Ah... but there was an opponent, there always had been: me
Former heavyweight champ, Jack Johnson once said, “I made a lot of mistakes out of the ring, but I never made any in it.” During my “fight” career I’ve battled addiction, abuse, depression, marriage, divorce, death, grief, and cancer. As you get older you come to understand that the real fight is not in the ring, but in your life. That bell rings everyday. Filmmaker Hal Hartley summed it up succinctly in his short film, Ambition. The protagonist literally fights his way through the day from the moment he leaves his apartment.
Everyday life can pile drive us or send us to the floor with a devastating hook to the kidneys. I’ve had more knockdowns than some people have in a lifetime. That I keep getting up and staying in the round has a lot to do with what I learned through boxing. Boxing – or any other so-called ‘blood sport’ exercises your mind not to shrink away from choosing what is difficult over what is easy.
Hard physical training can give birth to spiritual attributes like courage, patience, perseverance, selflessness, loyalty and compassion.
To achieve this state, you let go of yourself to a degree.

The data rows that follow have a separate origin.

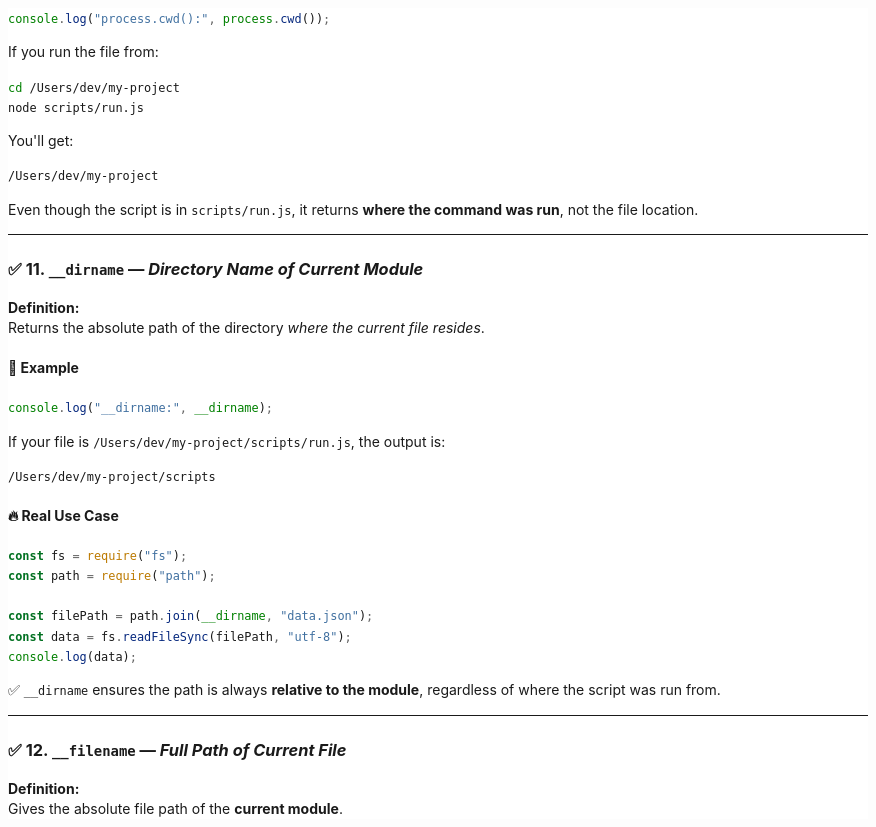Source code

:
 ```js
console.log("process.cwd():", process.cwd());
```

If you run the file from:

```bash
cd /Users/dev/my-project
node scripts/run.js
```

You'll get:

```
/Users/dev/my-project
```

Even though the script is in `scripts/run.js`, it returns **where the command was run**, not the file location.

---

### ✅ 11. `__dirname` — _Directory Name of Current Module_

**Definition:**  
Returns the absolute path of the directory _where the current file resides_.

#### 🔸 Example

```js
console.log("__dirname:", __dirname);
```

If your file is `/Users/dev/my-project/scripts/run.js`, the output is:

```
/Users/dev/my-project/scripts
```

#### 🔥 Real Use Case

```js
const fs = require("fs");
const path = require("path");

const filePath = path.join(__dirname, "data.json");
const data = fs.readFileSync(filePath, "utf-8");
console.log(data);
```

✅ `__dirname` ensures the path is always **relative to the module**, regardless of where the script was run from.

---

### ✅ 12. `__filename` — _Full Path of Current File_

**Definition:**  
Gives the absolute file path of the **current module**.
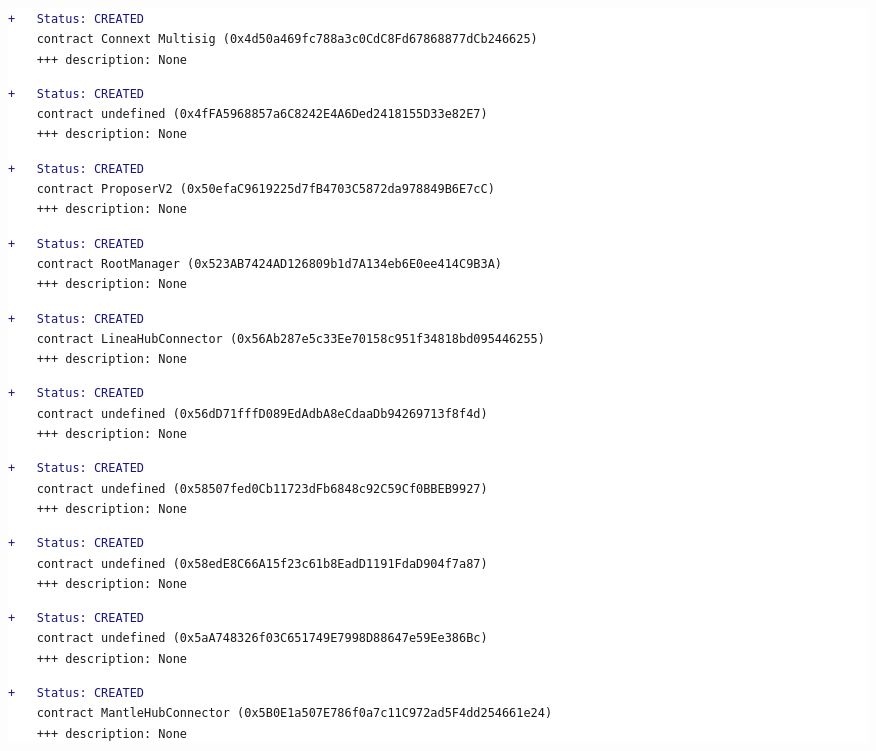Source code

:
 ```diff
+   Status: CREATED
    contract Connext Multisig (0x4d50a469fc788a3c0CdC8Fd67868877dCb246625)
    +++ description: None
```

```diff
+   Status: CREATED
    contract undefined (0x4fFA5968857a6C8242E4A6Ded2418155D33e82E7)
    +++ description: None
```

```diff
+   Status: CREATED
    contract ProposerV2 (0x50efaC9619225d7fB4703C5872da978849B6E7cC)
    +++ description: None
```

```diff
+   Status: CREATED
    contract RootManager (0x523AB7424AD126809b1d7A134eb6E0ee414C9B3A)
    +++ description: None
```

```diff
+   Status: CREATED
    contract LineaHubConnector (0x56Ab287e5c33Ee70158c951f34818bd095446255)
    +++ description: None
```

```diff
+   Status: CREATED
    contract undefined (0x56dD71fffD089EdAdbA8eCdaaDb94269713f8f4d)
    +++ description: None
```

```diff
+   Status: CREATED
    contract undefined (0x58507fed0Cb11723dFb6848c92C59Cf0BBEB9927)
    +++ description: None
```

```diff
+   Status: CREATED
    contract undefined (0x58edE8C66A15f23c61b8EadD1191FdaD904f7a87)
    +++ description: None
```

```diff
+   Status: CREATED
    contract undefined (0x5aA748326f03C651749E7998D88647e59Ee386Bc)
    +++ description: None
```

```diff
+   Status: CREATED
    contract MantleHubConnector (0x5B0E1a507E786f0a7c11C972ad5F4dd254661e24)
    +++ description: None
```

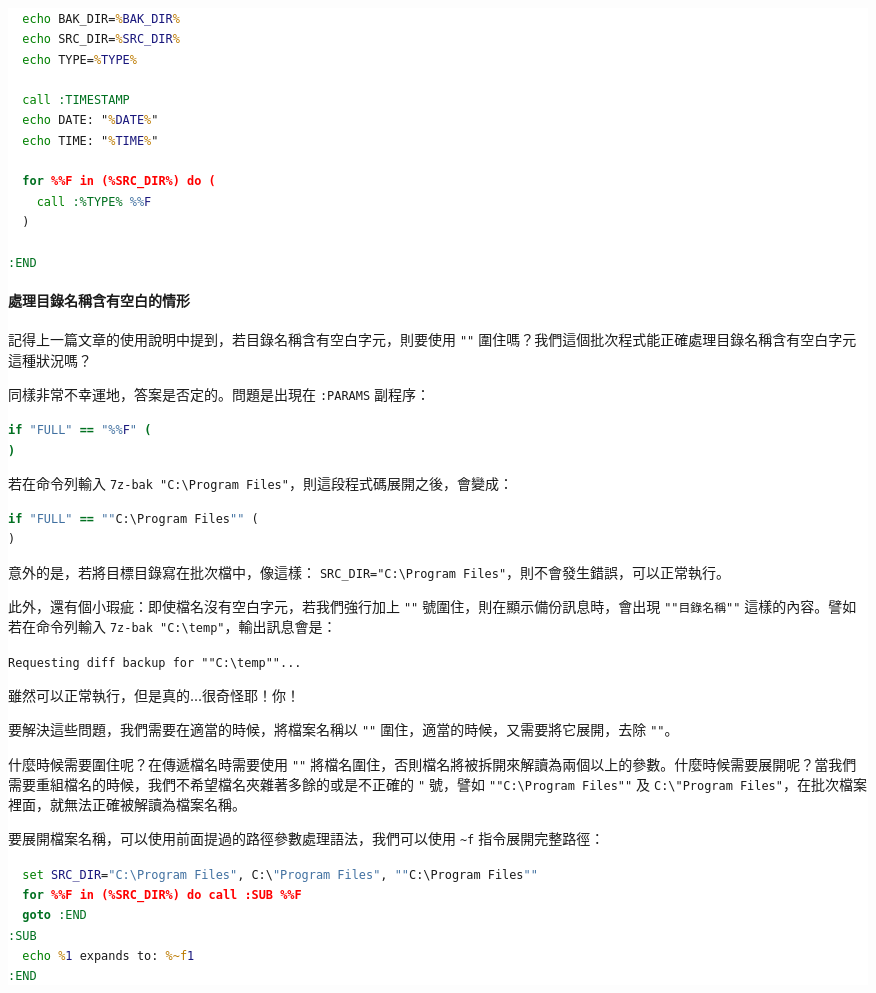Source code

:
 ``` bat
  echo BAK_DIR=%BAK_DIR%
  echo SRC_DIR=%SRC_DIR%
  echo TYPE=%TYPE%

  call :TIMESTAMP
  echo DATE: "%DATE%"
  echo TIME: "%TIME%"

  for %%F in (%SRC_DIR%) do (
    call :%TYPE% %%F
  )

:END
```

#### 處理目錄名稱含有空白的情形

記得上一篇文章的使用說明中提到，若目錄名稱含有空白字元，則要使用 `""` 圍住嗎？我們這個批次程式能正確處理目錄名稱含有空白字元這種狀況嗎？

同樣非常不幸運地，答案是否定的。問題是出現在 `:PARAMS` 副程序：

``` bat
if "FULL" == "%%F" (
)
```

若在命令列輸入 `7z-bak "C:\Program Files"`，則這段程式碼展開之後，會變成：

``` bat
if "FULL" == ""C:\Program Files"" (
)
```

意外的是，若將目標目錄寫在批次檔中，像這樣： `SRC_DIR="C:\Program Files"`，則不會發生錯誤，可以正常執行。

此外，還有個小瑕疵：即使檔名沒有空白字元，若我們強行加上 `""` 號圍住，則在顯示備份訊息時，會出現 `""目錄名稱""` 這樣的內容。譬如若在命令列輸入 `7z-bak "C:\temp"`，輸出訊息會是：

```
Requesting diff backup for ""C:\temp""...
```

雖然可以正常執行，但是真的...很奇怪耶！你！

要解決這些問題，我們需要在適當的時候，將檔案名稱以 `""` 圍住，適當的時候，又需要將它展開，去除 `""`。

什麼時候需要圍住呢？在傳遞檔名時需要使用 `""` 將檔名圍住，否則檔名將被拆開來解讀為兩個以上的參數。什麼時候需要展開呢？當我們需要重組檔名的時候，我們不希望檔名夾雜著多餘的或是不正確的 `"` 號，譬如 `""C:\Program Files""` 及 `C:\"Program Files"`，在批次檔案裡面，就無法正確被解讀為檔案名稱。

要展開檔案名稱，可以使用前面提過的路徑參數處理語法，我們可以使用 `~f` 指令展開完整路徑：

``` bat
  set SRC_DIR="C:\Program Files", C:\"Program Files", ""C:\Program Files""
  for %%F in (%SRC_DIR%) do call :SUB %%F
  goto :END
:SUB
  echo %1 expands to: %~f1
:END 
```
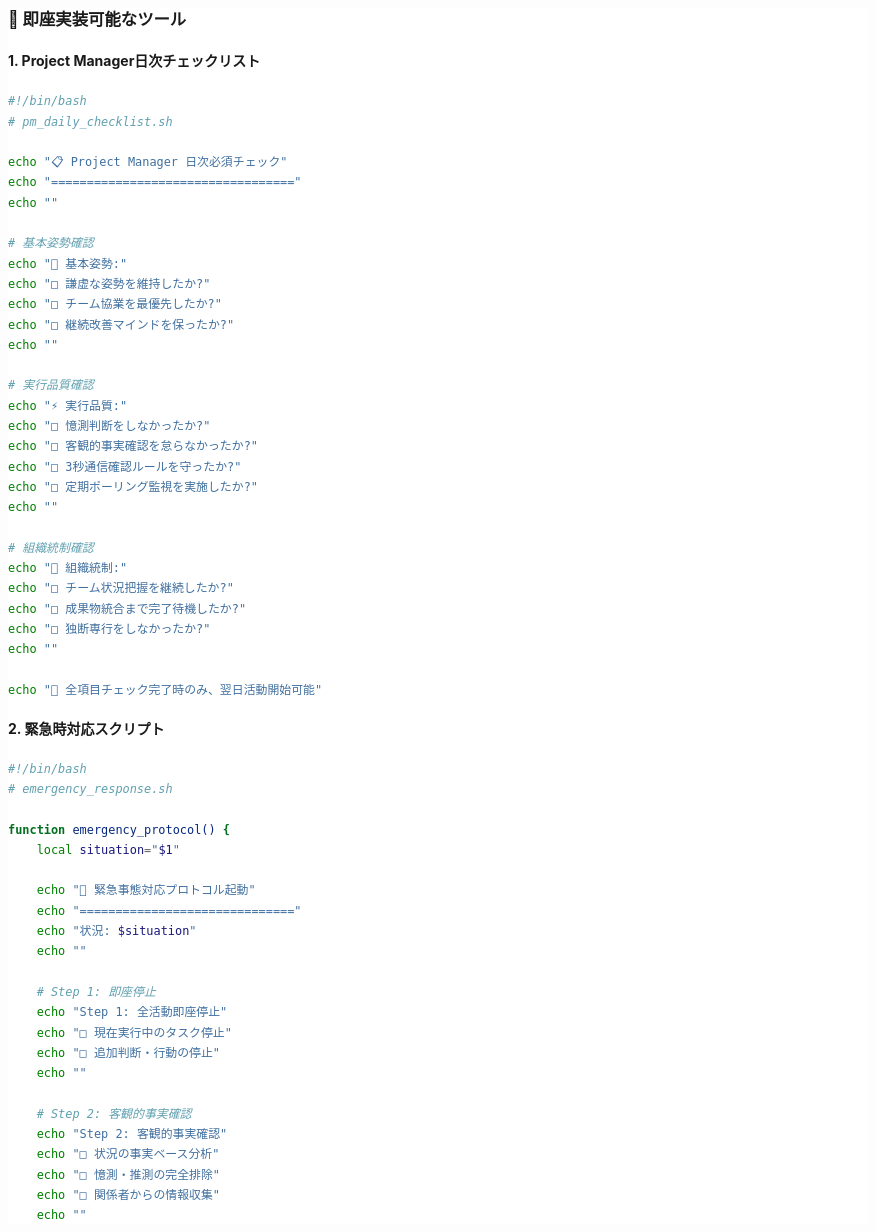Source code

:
 ```bash
```

### 🎯 即座実装可能なツール

#### 1. Project Manager日次チェックリスト
```bash
#!/bin/bash
# pm_daily_checklist.sh

echo "📋 Project Manager 日次必須チェック"
echo "=================================="
echo ""

# 基本姿勢確認
echo "🎯 基本姿勢:"
echo "□ 謙虚な姿勢を維持したか?"
echo "□ チーム協業を最優先したか?"
echo "□ 継続改善マインドを保ったか?"
echo ""

# 実行品質確認  
echo "⚡ 実行品質:"
echo "□ 憶測判断をしなかったか?"
echo "□ 客観的事実確認を怠らなかったか?"
echo "□ 3秒通信確認ルールを守ったか?"
echo "□ 定期ポーリング監視を実施したか?"
echo ""

# 組織統制確認
echo "👥 組織統制:"
echo "□ チーム状況把握を継続したか?"
echo "□ 成果物統合まで完了待機したか?"
echo "□ 独断専行をしなかったか?"
echo ""

echo "🎯 全項目チェック完了時のみ、翌日活動開始可能"
```

#### 2. 緊急時対応スクリプト
```bash
#!/bin/bash
# emergency_response.sh

function emergency_protocol() {
    local situation="$1"
    
    echo "🚨 緊急事態対応プロトコル起動"
    echo "=============================="
    echo "状況: $situation"
    echo ""
    
    # Step 1: 即座停止
    echo "Step 1: 全活動即座停止"
    echo "□ 現在実行中のタスク停止"
    echo "□ 追加判断・行動の停止"
    echo ""
    
    # Step 2: 客観的事実確認
    echo "Step 2: 客観的事実確認"
    echo "□ 状況の事実ベース分析"
    echo "□ 憶測・推測の完全排除"
    echo "□ 関係者からの情報収集"
    echo ""
```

In Bout, Sutherland speaks to a darker side of the transformative possibilities of sport, fight and spectacle, but losing yourself can also be an enlightening experience. It can be like a snake shedding its skin or a caterpillar reborn as a butterfly. We give up one for another. Identity is not something fixed. It’s continually in flux. We dance, duck, and punch through life seeding and stripping the muck of identities, behaviours and beliefs that outside influences (work, friends, family, social media) corner us with every hour.
Boxing (or running even – which I did eventually embrace) can help you shed the baggage of the moment as you move towards a state of calm, almost nothingness. When you reach that zone, you then start to rebuild and hopefully you emerge anew with your core identity in clear sight.
It takes mental and physical work to reach that state and it doesn’t happen easily or often – even if you’ve been at it for 11 years. It happened to me recently, only a month ago.
One day everything seemed to click. Time slowed down. I forgot about technique. I forgot about my cancer results and coughing up blood that day. I forgot about my light-headedness, tingling feet, burning lungs. My feet hovered, my hands moved with no resistance. I couldn’t see the bag or taste the sweat dripping on my lips, or hear the snap of the bag. I could simply sense the world around me, and it was perfect. It was heaven.
In Bout, the referee (drawn in the form of a yin-yang symbol) represents light and dark. The bout could go one way or the other - or even exist between those two states. How we get there - wherever that is - is uncertain. All we know, as Sutherland acknowledges, is that where we go up and go down, there is something big existing beyond what we see or can control.